The evidence was sufficient for the jury to find that Gosizk was a part of the conspiracy and the robbery. The government's evidence showed that Gosizk had joined Plytas and Myrick willingly with the intent to participate in the robbery of the gas station because he needed money. Although he did not actually approach the gas station attendant, he traveled with his accomplices to New Jersey to commit the robbery and he drove the getaway vehicle. Therefore, the testimony of Myrick and Plytas was enough to support the jury's finding that Gosizk participated in the robbery, if not as the actual robber, certainly as the getaway driver.
Gosizk did not testify.
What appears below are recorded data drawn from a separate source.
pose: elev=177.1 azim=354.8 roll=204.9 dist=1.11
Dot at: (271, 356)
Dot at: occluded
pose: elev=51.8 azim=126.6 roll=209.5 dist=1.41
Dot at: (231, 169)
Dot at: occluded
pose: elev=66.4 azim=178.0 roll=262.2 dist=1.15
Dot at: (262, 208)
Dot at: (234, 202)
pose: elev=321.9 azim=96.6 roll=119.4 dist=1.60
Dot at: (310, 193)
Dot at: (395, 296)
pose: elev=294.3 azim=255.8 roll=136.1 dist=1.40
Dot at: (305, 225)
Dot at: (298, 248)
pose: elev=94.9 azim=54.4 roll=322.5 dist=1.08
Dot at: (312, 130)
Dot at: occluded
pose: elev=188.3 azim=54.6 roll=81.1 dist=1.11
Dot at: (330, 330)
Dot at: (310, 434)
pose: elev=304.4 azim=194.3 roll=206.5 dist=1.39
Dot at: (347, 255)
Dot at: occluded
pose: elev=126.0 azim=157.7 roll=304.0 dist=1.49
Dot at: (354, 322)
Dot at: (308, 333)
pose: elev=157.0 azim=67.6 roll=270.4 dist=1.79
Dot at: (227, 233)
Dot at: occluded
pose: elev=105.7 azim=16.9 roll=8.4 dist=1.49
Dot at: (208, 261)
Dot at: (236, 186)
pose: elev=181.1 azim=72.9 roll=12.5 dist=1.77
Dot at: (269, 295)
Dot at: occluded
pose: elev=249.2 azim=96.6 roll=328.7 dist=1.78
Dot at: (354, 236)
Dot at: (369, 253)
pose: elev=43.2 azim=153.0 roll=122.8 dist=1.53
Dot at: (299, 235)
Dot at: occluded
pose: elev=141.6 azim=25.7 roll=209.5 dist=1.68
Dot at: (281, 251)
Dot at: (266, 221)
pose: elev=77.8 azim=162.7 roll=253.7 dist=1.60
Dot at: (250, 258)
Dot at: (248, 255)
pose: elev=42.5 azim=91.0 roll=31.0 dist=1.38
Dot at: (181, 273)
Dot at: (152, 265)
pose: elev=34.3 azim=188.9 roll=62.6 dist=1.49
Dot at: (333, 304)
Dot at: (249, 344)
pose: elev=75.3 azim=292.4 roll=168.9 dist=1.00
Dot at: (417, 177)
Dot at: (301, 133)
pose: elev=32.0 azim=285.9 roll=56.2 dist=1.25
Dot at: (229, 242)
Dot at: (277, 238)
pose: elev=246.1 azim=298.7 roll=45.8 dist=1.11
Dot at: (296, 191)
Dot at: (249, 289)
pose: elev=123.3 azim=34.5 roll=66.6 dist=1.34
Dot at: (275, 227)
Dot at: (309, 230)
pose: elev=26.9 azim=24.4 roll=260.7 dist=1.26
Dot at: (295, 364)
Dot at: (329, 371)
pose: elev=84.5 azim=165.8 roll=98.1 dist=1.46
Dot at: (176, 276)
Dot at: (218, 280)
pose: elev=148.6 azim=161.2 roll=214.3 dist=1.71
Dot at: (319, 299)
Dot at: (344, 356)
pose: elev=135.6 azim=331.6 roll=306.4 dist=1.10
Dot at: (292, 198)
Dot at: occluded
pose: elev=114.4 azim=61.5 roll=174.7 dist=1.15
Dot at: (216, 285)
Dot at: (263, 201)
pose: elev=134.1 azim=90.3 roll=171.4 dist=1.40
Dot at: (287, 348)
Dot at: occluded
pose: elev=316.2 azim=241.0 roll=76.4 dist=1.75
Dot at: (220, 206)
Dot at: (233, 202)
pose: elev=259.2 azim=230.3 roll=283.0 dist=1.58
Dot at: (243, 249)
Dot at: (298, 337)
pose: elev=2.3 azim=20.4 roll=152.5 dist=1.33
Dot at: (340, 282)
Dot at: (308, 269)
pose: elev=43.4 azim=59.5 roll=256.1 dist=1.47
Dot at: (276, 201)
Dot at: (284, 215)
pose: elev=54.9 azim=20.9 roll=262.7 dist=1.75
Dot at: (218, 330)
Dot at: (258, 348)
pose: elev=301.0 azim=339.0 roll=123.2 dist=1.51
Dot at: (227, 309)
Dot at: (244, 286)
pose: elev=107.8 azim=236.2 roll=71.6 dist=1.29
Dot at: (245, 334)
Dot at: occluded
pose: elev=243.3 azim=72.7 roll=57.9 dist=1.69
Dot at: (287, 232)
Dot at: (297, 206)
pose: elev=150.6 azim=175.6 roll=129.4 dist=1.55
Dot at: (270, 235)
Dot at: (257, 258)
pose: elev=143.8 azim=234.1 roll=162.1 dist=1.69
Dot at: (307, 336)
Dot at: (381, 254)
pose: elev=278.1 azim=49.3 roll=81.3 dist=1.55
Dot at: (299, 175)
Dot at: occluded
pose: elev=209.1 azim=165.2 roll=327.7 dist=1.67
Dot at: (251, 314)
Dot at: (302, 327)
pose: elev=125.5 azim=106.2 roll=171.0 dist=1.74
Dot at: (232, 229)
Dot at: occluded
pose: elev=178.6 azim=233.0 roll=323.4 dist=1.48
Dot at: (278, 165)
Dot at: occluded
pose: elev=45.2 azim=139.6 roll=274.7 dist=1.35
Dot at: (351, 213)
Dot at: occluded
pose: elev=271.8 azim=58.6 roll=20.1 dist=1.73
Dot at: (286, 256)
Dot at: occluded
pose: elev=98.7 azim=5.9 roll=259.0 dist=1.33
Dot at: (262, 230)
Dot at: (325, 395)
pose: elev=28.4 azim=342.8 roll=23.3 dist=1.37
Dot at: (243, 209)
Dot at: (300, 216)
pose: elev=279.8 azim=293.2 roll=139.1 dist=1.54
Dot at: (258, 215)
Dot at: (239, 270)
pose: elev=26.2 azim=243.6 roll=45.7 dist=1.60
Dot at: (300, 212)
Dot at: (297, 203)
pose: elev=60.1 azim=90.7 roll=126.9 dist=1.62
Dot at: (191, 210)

He developed his withdrawal defense through cross examination of the government's witnesses and a police detective's finding only two sets of footprints, pointing to Myrick and Plytas as the sole perpetrators of the robbery. Both Plytas and Myrick admitted that Gosizk had second thoughts and did not want to approach the gas station. Instead, he returned to the car where he waited for them to rob the attendant and then drove them from the scene.
The jury was instructed on the withdrawal defense. It simply rejected it. There was sufficient evidence that Gosizk played some role (waiting and driving the getaway vehicle) in accomplishing the object of the conspiracy (the robbery of the gas station). Therefore, Gosizk is not entitled to a judgment of acquittal on the basis that his withdrawal defense was established as a matter of law.
Conclusion
There is no basis for granting the defendants judgment of acquittal. Nor is there any ground justifying a new trial.